American Data Dissemination Act of 2019March 2019
The American Data Dissemination Act, proposed by Sen. Marco Rubio, is a step in the right direction for privacy legislation. It seeks a simple and straightforward framework, based on pre-existing federal laws including the Privacy Act of 1974, HIPAA, FERPA, COPPA, Gramm-Leach-Bliley and the Fair Credit Reporting Act. It delegates significant rule-making to the FTC, particularly regarding consumers’ right to access and correct data. It also recognizes the need for one federal law rather than multiple, potentially inconsistent state laws.
The ADD Act would be improved by the addition of notice and consent standards which are critical to modern privacy laws.
The bill earns points for its clear drafting and practical approach. Some may question its broad deference to the FTC, but others may consider this a practical solution that accounts for the risk of Congressional inaction. We scored the bill optimistically because we anticipate the Commission’s influence on the legislation and final regulations will be positive.
It receives a grade of 57/100.
The American Data Dissemination Act (ADD Act) has two main components: first, it imposes deadlines for privacy regulation to occur; and second, it provides some general contours (perhaps too general) for that regulation.

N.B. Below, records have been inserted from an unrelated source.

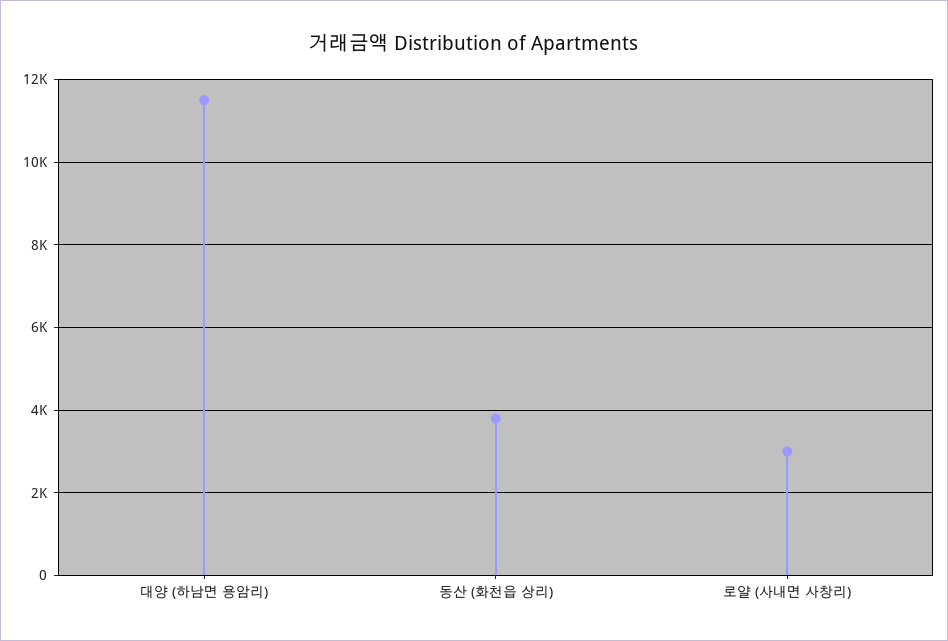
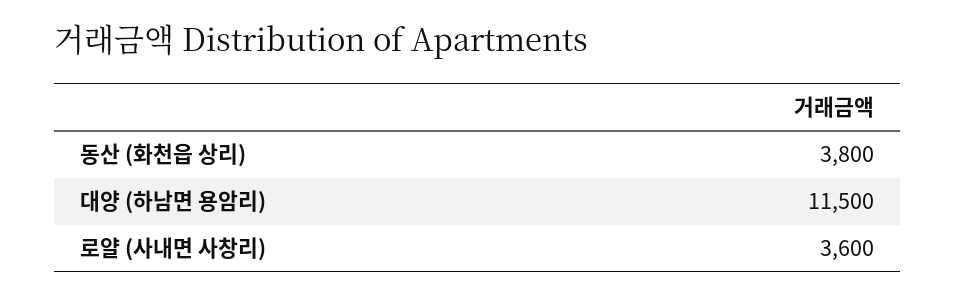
  {
    "대양 (하남면 용암리)": 11500,
    "동산 (화천읍 상리)": 3800,
-   "로얄 (사내면 사창리)": 3000
+   "로얄 (사내면 사창리)": 3600
  }

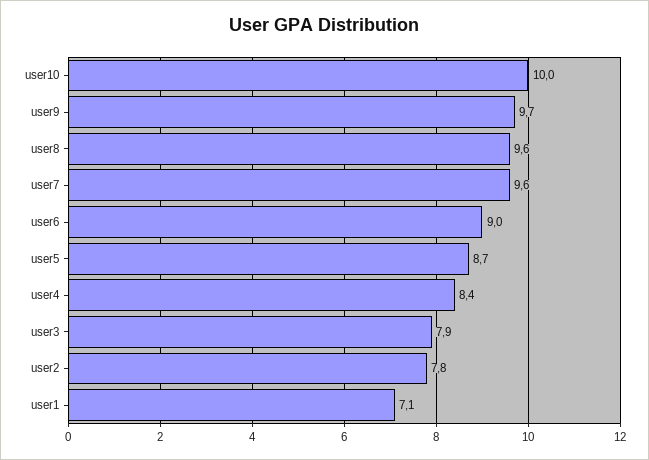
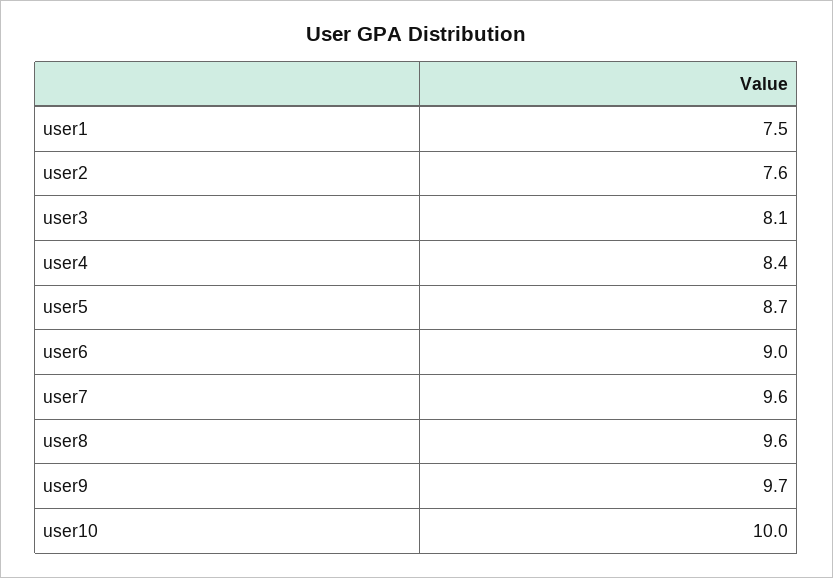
  {
    "user10": 10,
    "user9": 9.7,
    "user8": 9.6,
    "user7": 9.6,
    "user6": 9,
    "user5": 8.7,
    "user4": 8.4,
-   "user3": 7.9,
+   "user3": 8.1,
-   "user2": 7.8,
+   "user2": 7.6,
-   "user1": 7.1
+   "user1": 7.5
  }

It delegates significant rule-making authority about key privacy standards to the Federal Trade Commission (the FTC). More specifically,
1. The ADD Act sets a firm timetable for Congress to either enact federal privacy legislation or to alternatively (and passively if additional legislation does not pass) grant broad regulatory authority to the FTC. Moreover, the Act provides that regulations it authorizes will broadly preempt state privacy laws. In order to encourage legislation, the FTC would:
- In six months, propose “privacy requirements” for Congressional consideration as legislation;
- In an additional 12-15 months, submit to Congress “detailed recommendations” (that could essentially be draft regulations) regarding those privacy requirements; and
- If Congress does not enact similar legislation within 12-15 months of receiving the “detailed recommendations” (totaling no more than 27 months after enactment of the ADD Act), publish “final regulations” that impose those privacy requirements.

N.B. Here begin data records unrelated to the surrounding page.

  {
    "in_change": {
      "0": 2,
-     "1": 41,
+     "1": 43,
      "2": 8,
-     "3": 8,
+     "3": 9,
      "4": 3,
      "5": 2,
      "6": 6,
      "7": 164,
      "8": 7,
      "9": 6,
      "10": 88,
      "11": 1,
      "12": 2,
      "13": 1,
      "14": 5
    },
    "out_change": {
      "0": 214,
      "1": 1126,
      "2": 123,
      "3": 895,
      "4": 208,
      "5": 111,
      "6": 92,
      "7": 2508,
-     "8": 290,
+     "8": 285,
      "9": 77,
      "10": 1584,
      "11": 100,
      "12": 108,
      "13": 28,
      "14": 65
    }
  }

2. As for general contours of regulation, in the absence of more detailed legislation the ADD Act provides that federal privacy regulation will utilize the framework of the Privacy Act of 1974; will exempt activities that are already covered by industry-specific statutes governed by the FTC (notably the health care and education industries and potentially the financial and digital publishing industries); will exempt small businesses; and will preempt many state laws or their relevant provisions.
The Act provides a useful start in how to think about access to and deletion of personal information held by companies and has several key characteristics of a reasonable and enforceable federal privacy bill. Perhaps surprisingly, the ADD Act does not directly address consumer notice and consent or require FTC regulations to address those issues. (Nevertheless, the FTC could address those issues, if they think the Privacy Act provides enough relevant guidance.) Nor does it address whether any particular categories of data should be deemed sensitive and subject to higher levels of care, notice or consent. Some may think these omissions make the ADD Act insufficiently comprehensive to satisfy consumer concerns about privacy, but the omissions may empower the FTC to regulate broadly and satisfy many constituencies.

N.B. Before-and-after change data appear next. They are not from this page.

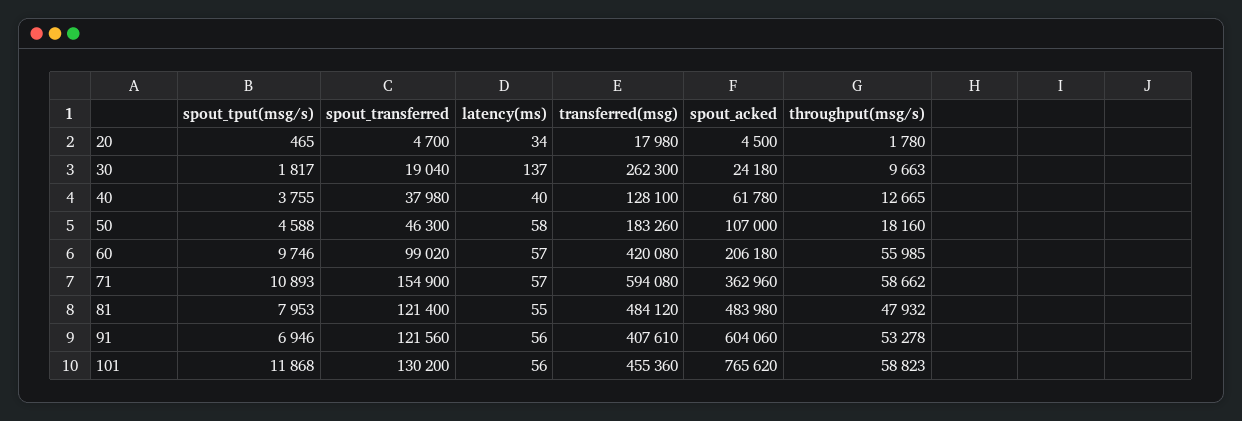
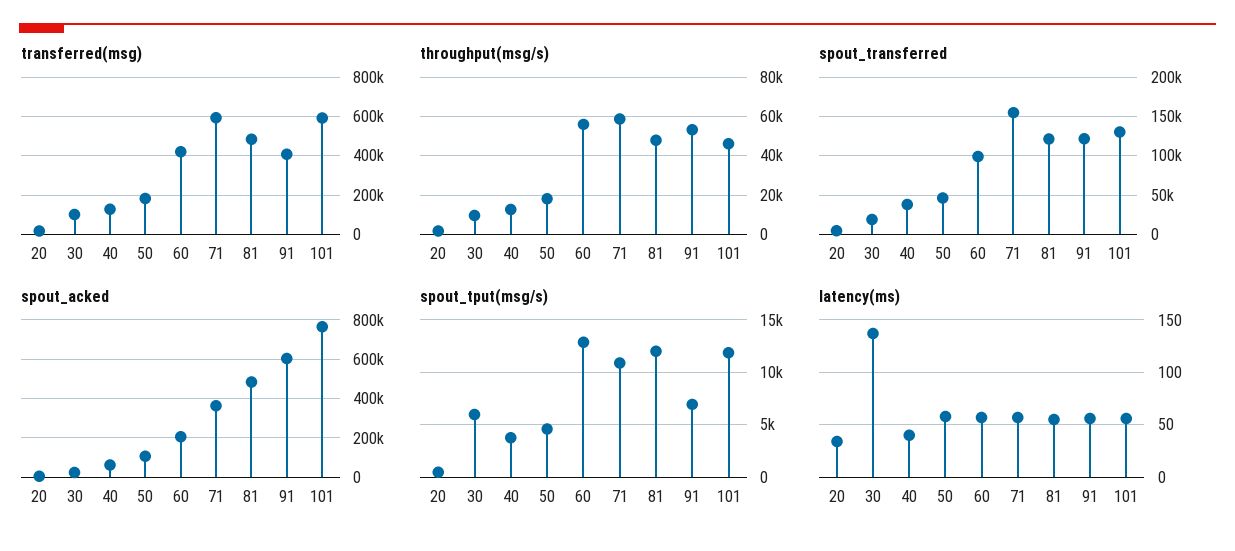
  {
    "spout_tput(msg/s)": {
      "20": 465,
-     "30": 1817,
+     "30": 6000,
      "40": 3755,
      "50": 4588,
-     "60": 9746,
+     "60": 13000,
      "71": 10893,
-     "81": 7953,
+     "81": 12000,
      "91": 6946,
      "101": 11868
    },
    "spout_transferred": {
      "20": 4700,
      "30": 19040,
      "40": 37980,
      "50": 46300,
      "60": 99020,
      "71": 154900,
      "81": 121400,
      "91": 121560,
      "101": 130200
    },
    "latency(ms)": {
      "20": 34,
      "30": 137,
      "40": 40,
      "50": 58,
      "60": 57,
      "71": 57,
      "81": 55,
      "91": 56,
      "101": 56
    },
    "transferred(msg)": {
      "20": 17980,
-     "30": 262300,
+     "30": 100000,
      "40": 128100,
      "50": 183260,
      "60": 420080,
      "71": 594080,
      "81": 484120,
      "91": 407610,
-     "101": 455360
+     "101": 600000
    },
    "spout_acked": {
      "20": 4500,
      "30": 24180,
      "40": 61780,
      "50": 107000,
      "60": 206180,
      "71": 362960,
      "81": 483980,
      "91": 604060,
      "101": 765620
    },
    "throughput(msg/s)": {
      "20": 1780,
      "30": 9663,
      "40": 12665,
      "50": 18160,
      "60": 55985,
      "71": 58662,
      "81": 47932,
      "91": 53278,
-     "101": 58823
+     "101": 45000
    }
  }

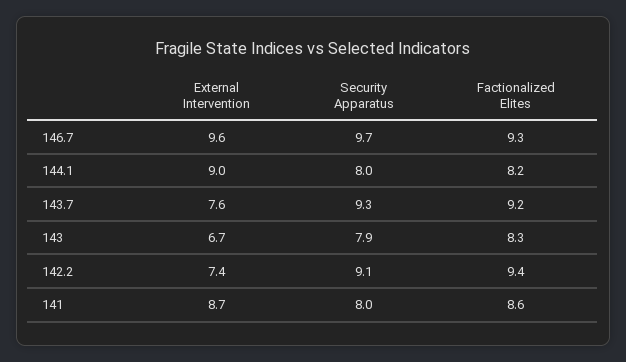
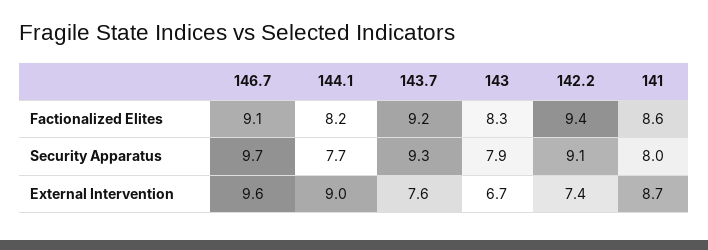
  {
    "External Intervention": {
      "146.7": 9.6,
      "144.1": 9,
      "143.7": 7.6,
      "143": 6.7,
      "142.2": 7.4,
      "141": 8.7
    },
    "Security Apparatus": {
      "146.7": 9.7,
-     "144.1": 8,
+     "144.1": 7.7,
      "143.7": 9.3,
      "143": 7.9,
      "142.2": 9.1,
      "141": 8
    },
    "Factionalized Elites": {
-     "146.7": 9.3,
+     "146.7": 9.1,
      "144.1": 8.2,
      "143.7": 9.2,
      "143": 8.3,
      "142.2": 9.4,
      "141": 8.6
    }
  }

Clear Terms: Terminology should be clear to avoid confusion, inconsistency and disputes. [Score: 7/10]
Specific Harms: Legislation should focus on specific harms and outcomes. [Score: 5/10]
Helpful Processes: Required processes and notices should be clearly defined and helpful. [Score: 5/10]
Notably, the ADD Act’s requirement for rules to permit consumers to “amend” their records may be unnecessary as the Fair Credit Reporting Act already permits consumers to make corrections (e.g., when records may be used to determine eligibility for credit, tenancy, employment or insurance).
Not Retroactive: Legislation should not be retroactive – new rules should not apply to previously lawfully collected data. [Score: 5/10]
Not Harmful: Legislation should not inhibit beneficial data models and uses. [Score: 6/10]
Free Speech: Legislation should not inhibit freedom of expression or government transparency. [Score: 5/10]
Simple Consents: Consent standards should be clear for organizations and promote clarity for consumers. [Score: 3/10]
International Commerce: International commerce and cooperation should not be inhibited. [Score: 7/10]
Fair Enforcement: Enforcement provisions should be responsible and trustworthy; not chilling or anti-competitive. [Score: 7/10]
Small Enterprises: Small organizations should not be prejudiced by impractical or anti-competitive burdens. [Score: 7/10]
“9-10” means the legislation thoughtfully accounts for the concern.
“7-8” means that, with adjustments, it can likely account for the concern.
“5-6” means it is neutral on the matter, or that any concerns can be readily cured or mitigated.
“3-4” means that causes confusion or concern, but not in as widespread a manner as a “1” rating.
“1-2” means that it is poorly drafted or considered, and likely generates more confusion or problems than it cures.